Q. How does the poem open and where?
A. It has a fairytale-like opening.  It opens in a bleak December midnight inside a student’s chamber

Q. Who is the speaker in the poem? Is he different from the poet?
A. The speaker of the poem is a student poring over an ancient volume in the late hours of a December night. He is not be confused with Poe the poet although the poem begins Mith a subject speaking in the first person

Q.  What does the narrator presume when he opens his chamber door?
A. The speaker thinks that there is a late-night visitor seeking permission to enter into his chamber.

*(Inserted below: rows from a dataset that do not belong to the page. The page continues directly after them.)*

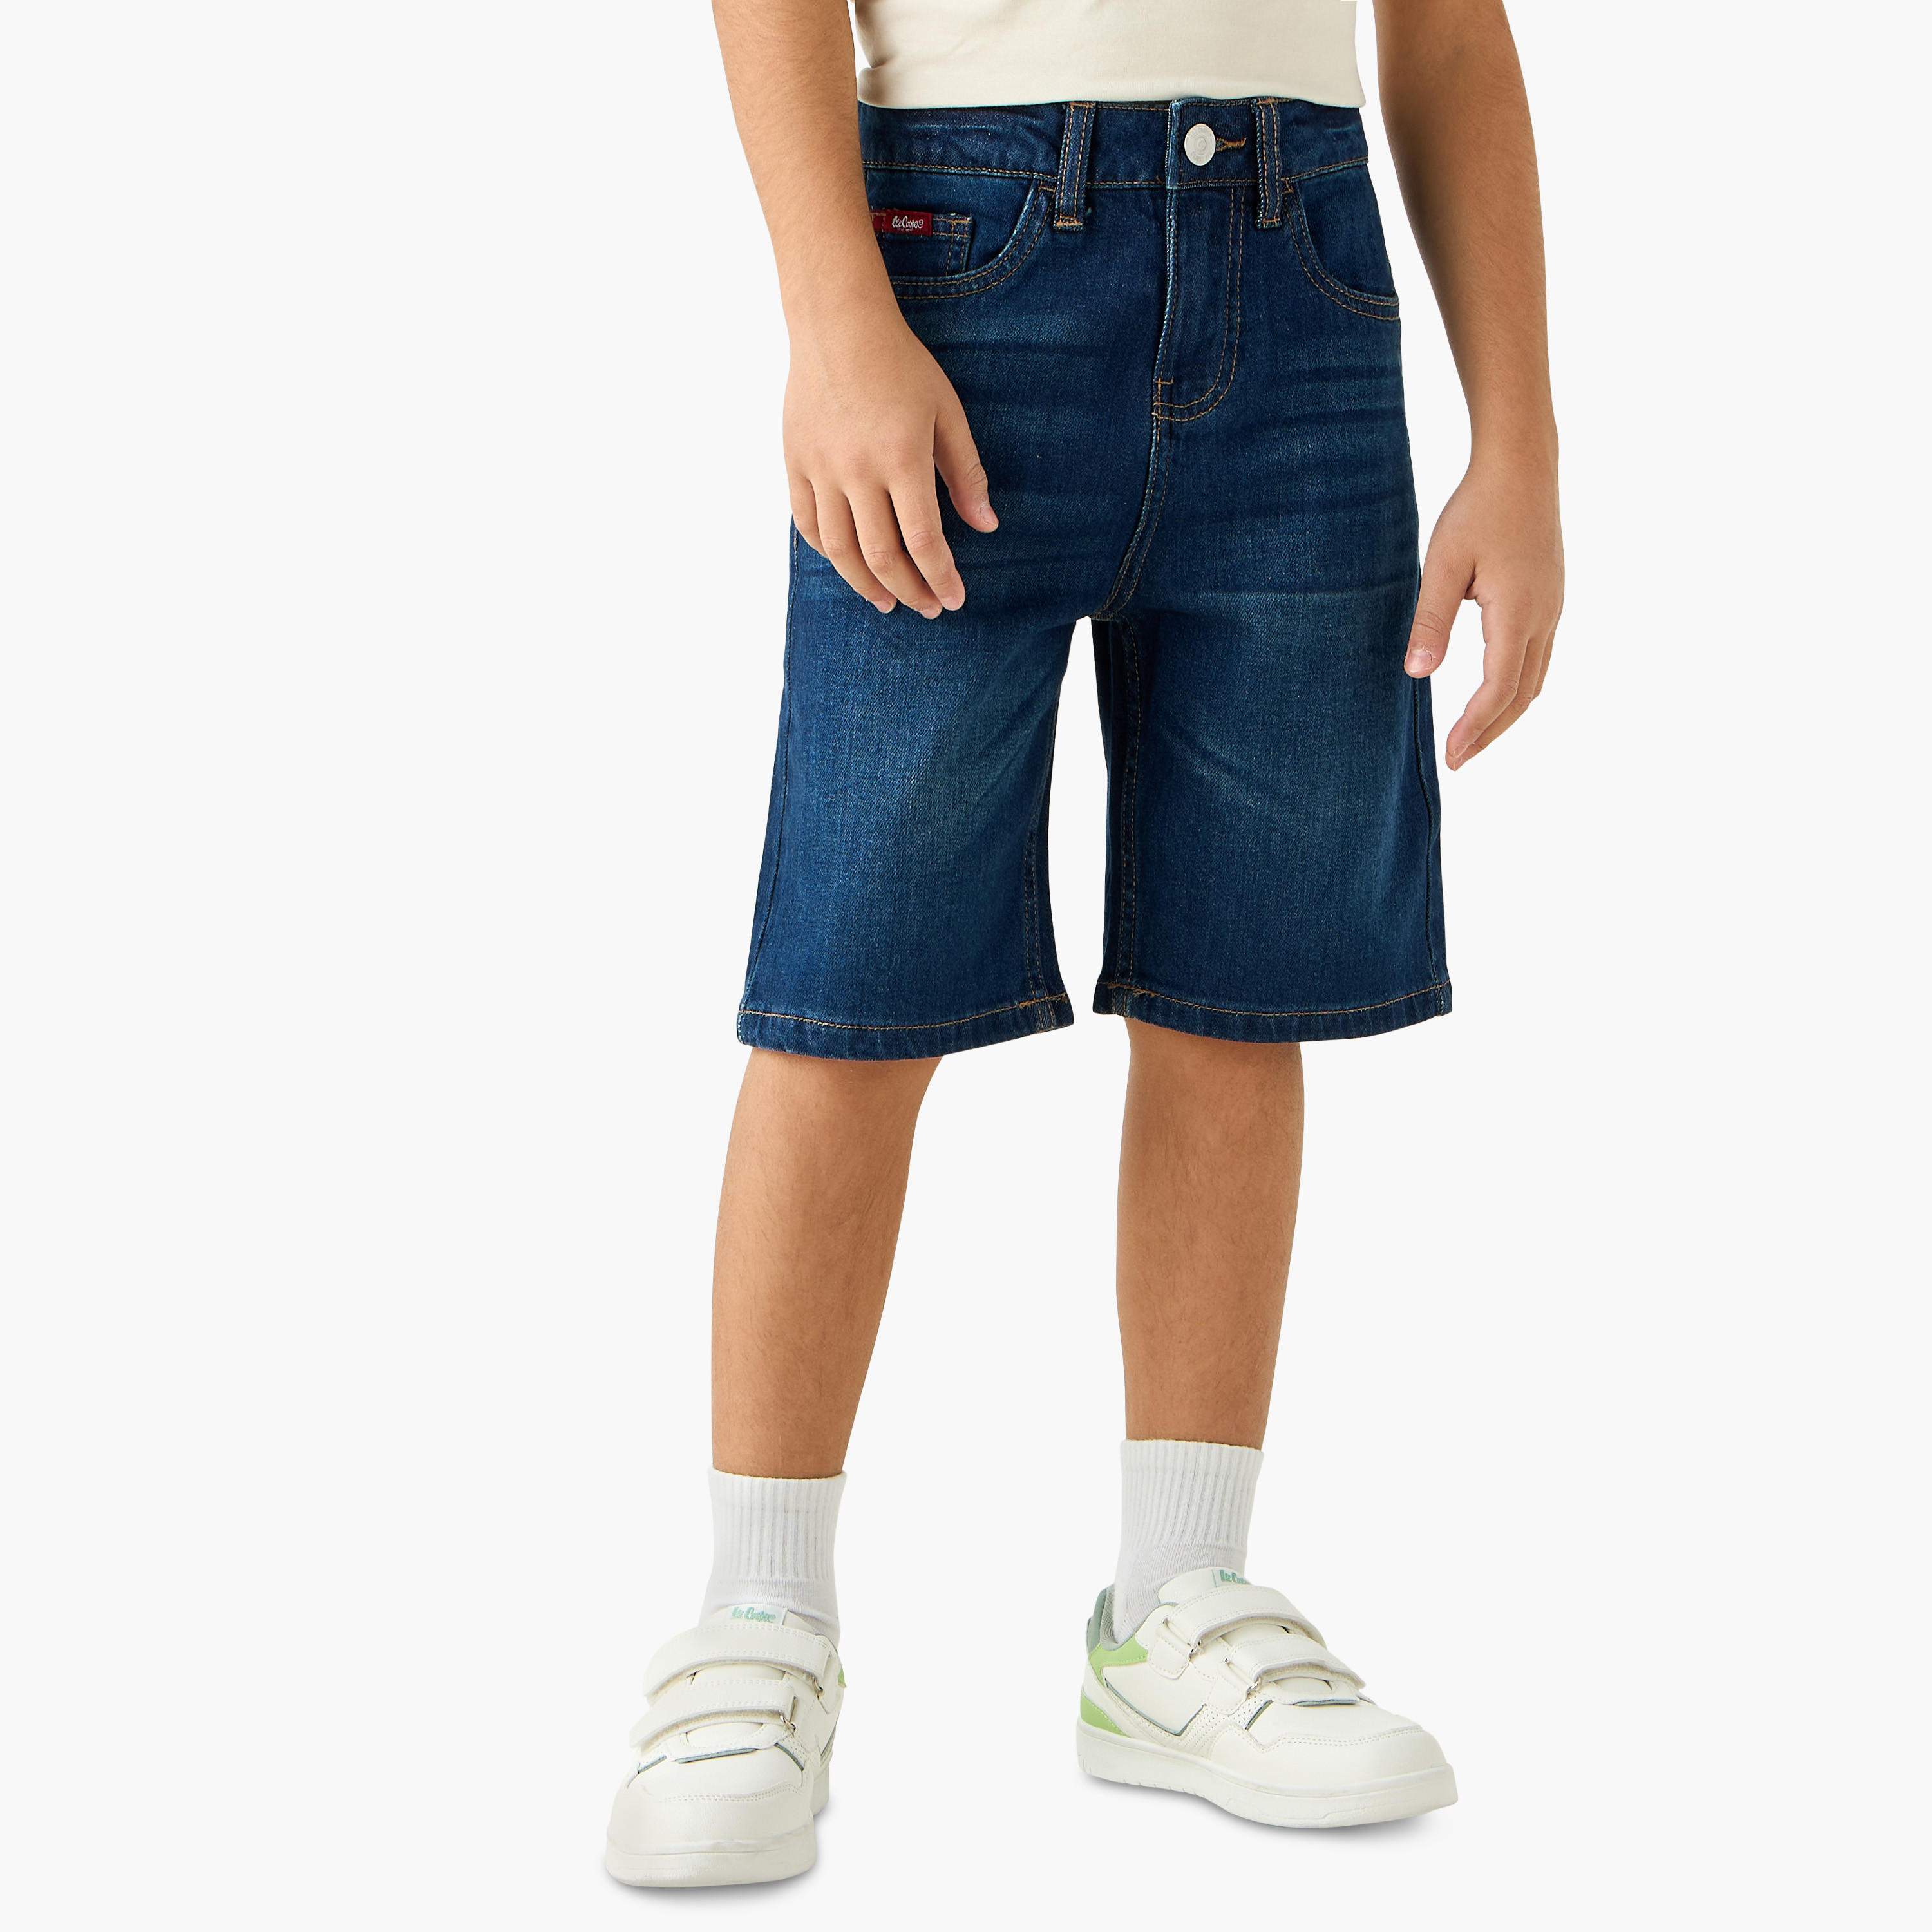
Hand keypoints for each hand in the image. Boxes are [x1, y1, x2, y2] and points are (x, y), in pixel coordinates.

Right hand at [784, 305, 998, 617]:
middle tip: (927, 608)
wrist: (837, 326)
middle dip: (909, 590)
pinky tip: (851, 565)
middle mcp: (858, 469)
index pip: (924, 540)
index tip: (954, 599)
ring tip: (887, 601)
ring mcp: (821, 469)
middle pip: (882, 555)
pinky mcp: (795, 463)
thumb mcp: (947, 412)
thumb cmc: (901, 366)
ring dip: (866, 585)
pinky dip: (830, 553)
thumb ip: (966, 473)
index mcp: (902, 457)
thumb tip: (987, 526)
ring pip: (841, 550)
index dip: (941, 577)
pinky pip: (809, 525)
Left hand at [1403, 455, 1563, 768]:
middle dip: (1491, 732)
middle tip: (1459, 759)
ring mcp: (1553, 608)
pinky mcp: (1551, 598)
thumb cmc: (1477, 509)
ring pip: (1536, 679)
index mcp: (1518, 613)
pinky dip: (1517, 687)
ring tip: (1475, 737)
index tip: (1451, 756)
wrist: (1522, 466)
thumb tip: (1418, 675)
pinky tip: (1495, 694)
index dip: (1475, 728)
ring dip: (1506, 713)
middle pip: (1522, 694)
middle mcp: (1545, 616)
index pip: (1498, 690)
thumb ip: (1431, 621)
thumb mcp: (1443, 564)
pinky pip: (1539, 657)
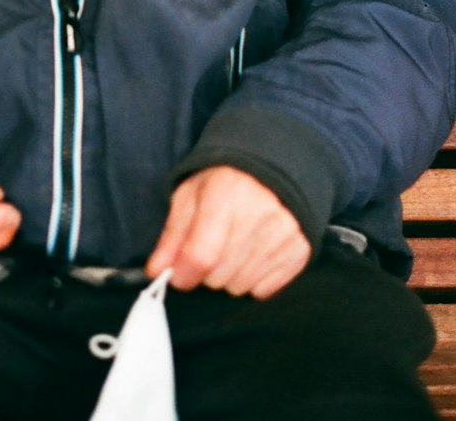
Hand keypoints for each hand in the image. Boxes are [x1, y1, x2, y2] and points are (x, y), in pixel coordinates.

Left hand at [146, 165, 309, 299]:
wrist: (274, 166)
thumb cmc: (225, 181)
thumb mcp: (191, 195)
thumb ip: (172, 235)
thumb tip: (156, 271)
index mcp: (225, 195)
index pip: (201, 255)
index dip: (183, 273)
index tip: (178, 274)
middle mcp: (259, 215)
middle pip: (218, 277)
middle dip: (206, 270)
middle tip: (211, 246)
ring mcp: (283, 235)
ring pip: (240, 287)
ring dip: (229, 276)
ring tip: (233, 246)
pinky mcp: (299, 251)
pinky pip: (263, 290)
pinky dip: (253, 279)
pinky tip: (253, 252)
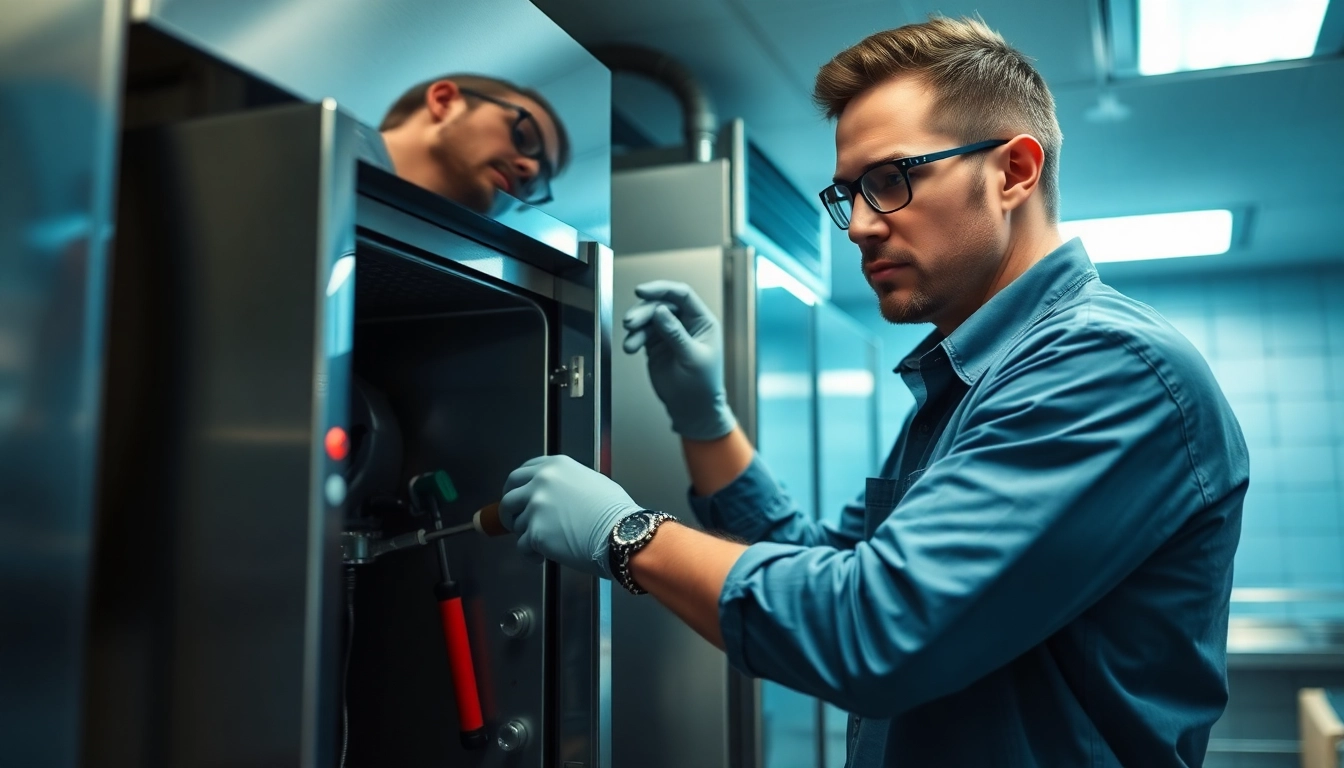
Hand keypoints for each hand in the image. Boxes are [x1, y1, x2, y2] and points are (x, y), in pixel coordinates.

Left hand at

Q. How does the raven behave after he gains entry into the student’s chamber?
A. As perceived by the narrator the raven behaves majestically without paying attention to the human presence. Moreover, to all queries, the bird has one answer, “nevermore.”

Q.  How does the narrator explain the bird’s repetition of the word “nevermore” in stanza 11?
A. The narrator thinks that the raven has picked up the word “nevermore” from its owner who may have repeated it often in a life marked by a series of misfortunes 

Q. Why is the speaker not sure whether the bird is an ordinary bird or a devil?
A.  The mental state of the narrator is fluctuating between lucidity and frenzy. So he sees the bird in two different dimensions.

Q. Comment on the last two stanzas of the poem.
A. In spite of all that is reported the narrator is unable to find relief from the gloom induced by the loss of his beloved. In the last two stanzas, his disintegration is near total.